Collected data

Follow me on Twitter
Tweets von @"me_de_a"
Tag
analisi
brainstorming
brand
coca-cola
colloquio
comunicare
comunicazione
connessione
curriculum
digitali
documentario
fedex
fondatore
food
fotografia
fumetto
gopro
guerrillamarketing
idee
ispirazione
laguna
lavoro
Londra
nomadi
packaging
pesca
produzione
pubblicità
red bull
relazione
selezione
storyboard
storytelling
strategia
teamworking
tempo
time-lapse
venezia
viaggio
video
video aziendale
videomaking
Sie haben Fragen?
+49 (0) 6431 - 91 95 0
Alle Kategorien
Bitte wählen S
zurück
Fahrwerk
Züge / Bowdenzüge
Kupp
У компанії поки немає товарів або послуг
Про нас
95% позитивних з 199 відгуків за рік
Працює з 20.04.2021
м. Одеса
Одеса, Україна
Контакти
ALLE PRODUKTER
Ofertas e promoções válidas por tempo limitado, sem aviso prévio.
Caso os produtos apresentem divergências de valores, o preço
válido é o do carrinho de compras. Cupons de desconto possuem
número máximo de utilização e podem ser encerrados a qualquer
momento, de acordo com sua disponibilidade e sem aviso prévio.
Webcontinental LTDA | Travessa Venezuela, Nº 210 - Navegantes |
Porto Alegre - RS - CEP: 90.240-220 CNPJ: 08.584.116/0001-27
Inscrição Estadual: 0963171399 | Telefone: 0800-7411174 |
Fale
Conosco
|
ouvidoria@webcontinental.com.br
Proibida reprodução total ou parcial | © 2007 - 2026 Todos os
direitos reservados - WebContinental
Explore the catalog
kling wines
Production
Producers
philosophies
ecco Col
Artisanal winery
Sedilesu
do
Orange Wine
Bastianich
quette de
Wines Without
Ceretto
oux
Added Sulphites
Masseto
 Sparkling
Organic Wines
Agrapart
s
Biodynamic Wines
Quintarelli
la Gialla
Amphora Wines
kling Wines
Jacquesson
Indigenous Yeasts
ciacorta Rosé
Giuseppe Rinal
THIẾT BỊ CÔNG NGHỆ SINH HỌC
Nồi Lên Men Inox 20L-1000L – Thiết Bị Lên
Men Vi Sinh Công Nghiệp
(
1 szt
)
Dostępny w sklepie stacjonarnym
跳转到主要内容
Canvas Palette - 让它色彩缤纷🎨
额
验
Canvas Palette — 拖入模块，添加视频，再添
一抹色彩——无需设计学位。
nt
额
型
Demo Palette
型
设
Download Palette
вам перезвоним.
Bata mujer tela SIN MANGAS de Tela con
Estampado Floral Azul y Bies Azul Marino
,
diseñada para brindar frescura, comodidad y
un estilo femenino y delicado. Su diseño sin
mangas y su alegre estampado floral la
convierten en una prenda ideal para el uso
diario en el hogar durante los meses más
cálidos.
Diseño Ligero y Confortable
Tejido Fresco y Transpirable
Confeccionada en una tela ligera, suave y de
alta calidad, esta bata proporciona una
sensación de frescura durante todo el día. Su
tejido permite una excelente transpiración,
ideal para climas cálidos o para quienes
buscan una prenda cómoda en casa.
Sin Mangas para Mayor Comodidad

§ ASSIGNED TASK: Reproduce the items above, replacing "Palette" with "Board" wherever it appears and changing nothing else.

§ SOLUTION FOR THIS PROBLEM:
Follow me on Twitter
Tweets von @"me_de_a"
Tag
analisi
brainstorming
brand
coca-cola
colloquio
comunicare
comunicazione
connessione
curriculum
digitali
documentario
fedex
fondatore
food
fotografia
fumetto
gopro
guerrillamarketing
idee
ispirazione
laguna
lavoro
Londra
nomadi
packaging
pesca
produzione
pubblicità
red bull
relazione
selezione
storyboard
storytelling
strategia
teamworking
tempo
time-lapse
venezia
viaggio
video
video aziendale
videomaking
Sie haben Fragen?
+49 (0) 6431 - 91 95 0
Alle Kategorien
Bitte wählen S
zurück
Fahrwerk
Züge / Bowdenzüge
Kupp
У компанії поки немає товарів або послуг
Про нас
95% позитивних з 199 відгуків за рік
Працює з 20.04.2021
м. Одеса
Одеса, Україна
Контакти
ALLE PRODUKTER
Ofertas e promoções válidas por tempo limitado, sem aviso prévio.
Caso os produtos apresentem divergências de valores, o preço
válido é o do carrinho de compras. Cupons de desconto possuem
número máximo de utilização e podem ser encerrados a qualquer
momento, de acordo com sua disponibilidade e sem aviso prévio.
Webcontinental LTDA | Travessa Venezuela, Nº 210 - Navegantes |
Porto Alegre - RS - CEP: 90.240-220 CNPJ: 08.584.116/0001-27
Inscrição Estadual: 0963171399 | Telefone: 0800-7411174 |
Fale
Conosco
|
ouvidoria@webcontinental.com.br
Proibida reprodução total ou parcial | © 2007 - 2026 Todos os
direitos reservados - WebContinental
Explore the catalog
kling wines
Production
Producers
philosophies
ecco Col
Artisanal winery
Sedilesu
do
Orange Wine
Bastianich
quette de
Wines Without
Ceretto
oux
Added Sulphites
Masseto
 Sparkling
Organic Wines
Agrapart
s
Biodynamic Wines
Quintarelli
la Gialla
Amphora Wines
kling Wines
Jacquesson
Indigenous Yeasts
ciacorta Rosé
Giuseppe Rinal
THIẾT BỊ CÔNG NGHỆ SINH HỌC
Nồi Lên Men Inox 20L-1000L – Thiết Bị Lên
Men Vi Sinh Công Nghiệp
(
1 szt
)
Dostępny w sklepie stacjonarnym
跳转到主要内容
Canvas Board - 让它色彩缤纷🎨
额
验
Canvas Board — 拖入模块，添加视频，再添
一抹色彩——无需设计学位。
nt
额
型
Demo Board
型
设
Download Board
вам перезвоним.
Bata mujer tela SIN MANGAS de Tela con
Estampado Floral Azul y Bies Azul Marino
,
diseñada para brindar frescura, comodidad y
un estilo femenino y delicado. Su diseño sin
mangas y su alegre estampado floral la
convierten en una prenda ideal para el uso
diario en el hogar durante los meses más
cálidos.
Diseño Ligero y Confortable
Tejido Fresco y Transpirable
Confeccionada en una tela ligera, suave y de
alta calidad, esta bata proporciona una
sensación de frescura durante todo el día. Su
tejido permite una excelente transpiración,
ideal para climas cálidos o para quienes
buscan una prenda cómoda en casa.
Sin Mangas para Mayor Comodidad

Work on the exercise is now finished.